The panel in affirming the convictions found no reversible error on the part of Judge Zouhary.
Significantly, from the government’s standpoint, the appellate panel upheld the novel decision by prosecutors from the U.S. attorney’s office for the Northern District of Texas to indict the Forest Park defendants under an anti-racketeering statute from the Kennedy era: The International Travel and Tourism Act of 1961, commonly called the Travel Act.
The law makes it a federal offense to travel interstate or internationally, or to use the mail or “any facility in interstate or foreign commerce,” for the purpose of committing or distributing the proceeds of unlawful activities.
In effect, it makes the act of traveling (or using the mail or engaging in interstate commerce) in the furtherance of certain crimes an indictable federal offense separate from the underlying state or federal crime.
One argument made by the appellants was that prosecutors had overreached in using the Travel Act to, in effect, justify federal prosecution of alleged violations of a state law, the Texas commercial bribery statute.
Representing Burt on appeal are Edward J. Loya Jr. of Epstein Becker & Green in Dallas and Richard W. Westling of Epstein Becker & Green’s Washington, D.C., office
Representing Won on appeal are Daniel L. Geyser of Haynes Boone in Dallas and Kevin Blake Ross of Dallas.

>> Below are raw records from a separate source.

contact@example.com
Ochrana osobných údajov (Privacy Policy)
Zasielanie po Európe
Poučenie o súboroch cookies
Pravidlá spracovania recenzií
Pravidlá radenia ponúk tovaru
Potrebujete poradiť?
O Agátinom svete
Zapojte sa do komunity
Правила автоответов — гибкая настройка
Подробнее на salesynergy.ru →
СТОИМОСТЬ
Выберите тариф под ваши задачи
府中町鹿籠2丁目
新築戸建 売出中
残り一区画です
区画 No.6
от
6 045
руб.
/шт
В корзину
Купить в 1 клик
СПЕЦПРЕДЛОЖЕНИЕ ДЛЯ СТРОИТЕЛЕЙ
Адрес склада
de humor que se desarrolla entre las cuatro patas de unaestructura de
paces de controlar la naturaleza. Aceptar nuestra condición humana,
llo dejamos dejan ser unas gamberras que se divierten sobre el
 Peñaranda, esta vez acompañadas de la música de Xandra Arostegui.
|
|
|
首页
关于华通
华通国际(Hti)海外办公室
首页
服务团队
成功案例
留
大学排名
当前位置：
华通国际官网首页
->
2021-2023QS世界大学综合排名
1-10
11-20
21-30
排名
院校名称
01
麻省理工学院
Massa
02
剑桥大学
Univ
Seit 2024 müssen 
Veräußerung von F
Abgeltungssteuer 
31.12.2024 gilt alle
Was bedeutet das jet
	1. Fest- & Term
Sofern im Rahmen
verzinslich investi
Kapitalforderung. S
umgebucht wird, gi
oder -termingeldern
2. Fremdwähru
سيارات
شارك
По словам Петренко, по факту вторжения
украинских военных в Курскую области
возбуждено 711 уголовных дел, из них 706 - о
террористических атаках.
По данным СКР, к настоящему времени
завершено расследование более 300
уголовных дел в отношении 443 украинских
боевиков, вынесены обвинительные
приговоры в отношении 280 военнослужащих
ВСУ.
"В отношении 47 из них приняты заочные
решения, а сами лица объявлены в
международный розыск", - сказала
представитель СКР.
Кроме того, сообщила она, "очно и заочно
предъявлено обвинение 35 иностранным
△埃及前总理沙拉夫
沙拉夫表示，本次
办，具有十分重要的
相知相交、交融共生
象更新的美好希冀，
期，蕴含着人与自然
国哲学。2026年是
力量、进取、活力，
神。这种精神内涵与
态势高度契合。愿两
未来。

Representing Rimlawi on appeal is David Gerger of Gerger Hennessy & Martin in Houston.
Representing Henry on appeal is Mick Mickelsen of Broden & Mickelsen in Dallas.
Representing Shah on appeal are Abbe Lowell and Christopher Man of Winston & Strawn in Washington.
Representing Jacob on appeal is Sara A. Johnson of New Orleans.
Representing Forrest on appeal is Angela Laughlin Brown of Gray Reed & McGraw in Dallas.
The government’s appellate attorneys are Gail A. Hayworth, Brian W. McKay and Stephen S. Gilstrap of the U.S. attorney’s office in Dallas.